Real-time oversight into the pulse of talent is possible with rich multichannel data and intelligent HCM tools. With predictive workforce analytics, finance leaders can develop informed resource allocation plans for engagement programs, recognition, wellness and retention risks.
3. Total Compensation Parity
Salary isn't the only aspect of total compensation that matters. In fact, according to the "The Evolution of Work 2.0" report by the ADP Research Institute¨, 46 percent of employees would consider moving to a new job that paid the same or less. To make matters even more complex, the value placed on compensation and benefits offerings varies by demographic, and demographic attitudes are shifting quickly.

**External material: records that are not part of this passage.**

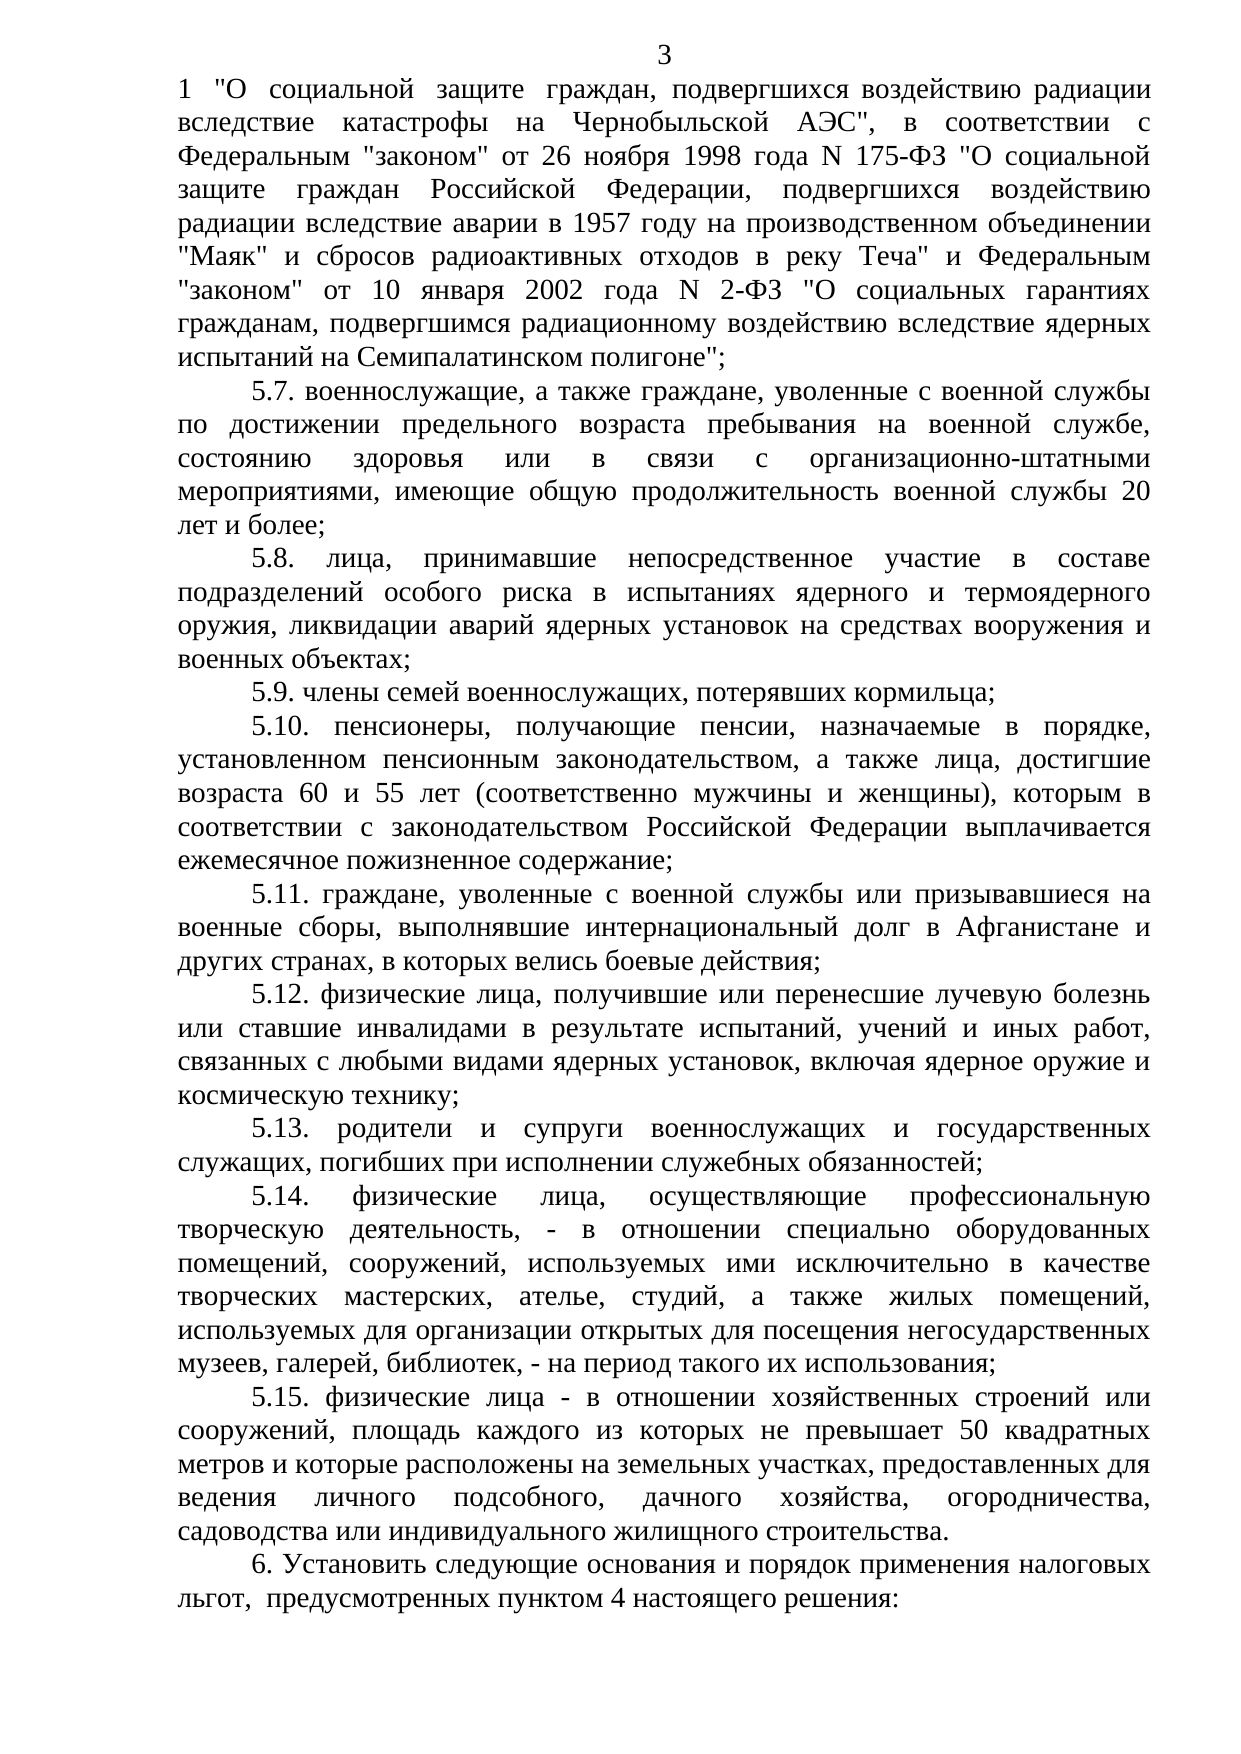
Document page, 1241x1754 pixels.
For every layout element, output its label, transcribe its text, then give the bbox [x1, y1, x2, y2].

text 5.10. пенсионеры, получающие пенсии, назначаемые в порядке, установленном пенсионным законодательством, а также лица, достигшие возраста 60 и 55 лет (соответственно мужчины и женщины), которым в соответствии с законодательством Российской Федерации выплачивается ежемесячное пожизненное содержание; [177, 708, 1152, 876]
text 5.14. физические лица, осуществляющие профессиональную творческую деятельность, - в отношении специально оборудованных помещений, сооружений, используемых ими исключительно в качестве творческих мастерских, ателье, студий, а также жилых помещений, используемых для организации открытых для посещения негосударственных музеев, галерей, библиотек, - на период такого их использования; [177, 1178, 1152, 1379]
text 5.12. физические лица, получившие или перенесшие лучевую болезнь или ставшие инвалидами в результате испытаний, учений и иных работ, связанных с любыми видами ядерных установок, включая ядерное оружие и космическую технику; [177, 976, 1152, 1111]
text 5.8. лица, принимавшие непосредственное участие в составе подразделений особого риска в испытаниях ядерного и термоядерного оружия, ликвидации аварий ядерных установок на средствах вооружения и военных объектах; [177, 540, 1152, 674]
text 5.13. родители и супруги военнослужащих и государственных служащих, погибших при исполнении служебных обязанностей; [177, 1111, 1152, 1178]
text 5.15. физические лица - в отношении хозяйственных строений или сооружений, площадь каждого из которых не превышает 50 квадратных метров и которые расположены на земельных участках, предоставленных для ведения личного подсобного, дачного хозяйства, огородничества, садоводства или индивидуального жилищного строительства. [177, 1379, 1152, 1547]
text 5.7. военнослужащие, а также граждане, уволенные с военной службы по достижении предельного возраста пребывания на военной службе, состоянию здоровья или в связи с организационно-штатными мероприятиями, имеющие общую продолжительность военной службы 20 лет и более; [177, 373, 1152, 540]
text 5.11. граждане, уволенные с военной службы или призывавшиеся на военные сборы, выполнявшие интернациональный долг в Афганистане и других странах, в которых велись боевые действия; [177, 876, 1152, 976]
text 6. Установить следующие основания и порядок применения налоговых льгот, предусмотренных пунктом 4 настоящего решения: [177, 1547, 1152, 1614]
text 5.9. члены семей военнослужащих, потерявших кормильца; [177, 674, 1152, 708]
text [177, 71, 1152, 373]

Competition in a complex talent climate requires listening actively with workforce analytics. With better surveying and multi-sourced insights, finance leaders can understand how the value of compensation, benefits pricing, flexibility and culture stack up for internal talent.
While it's apparent that workforce analytics can reduce retention- and compensation-based risks, there's also evidence in support of the ROI of big HR data. "Taking Your Talent Further" details how a major tire manufacturer achieved a 7 percent reduction in new hire turnover with a partnered focus on data and technology that supported strategic finance and HR decision-making. With robust people insights, C-suite leadership can build a competitive employee experience and unlock parity in compensation and benefits.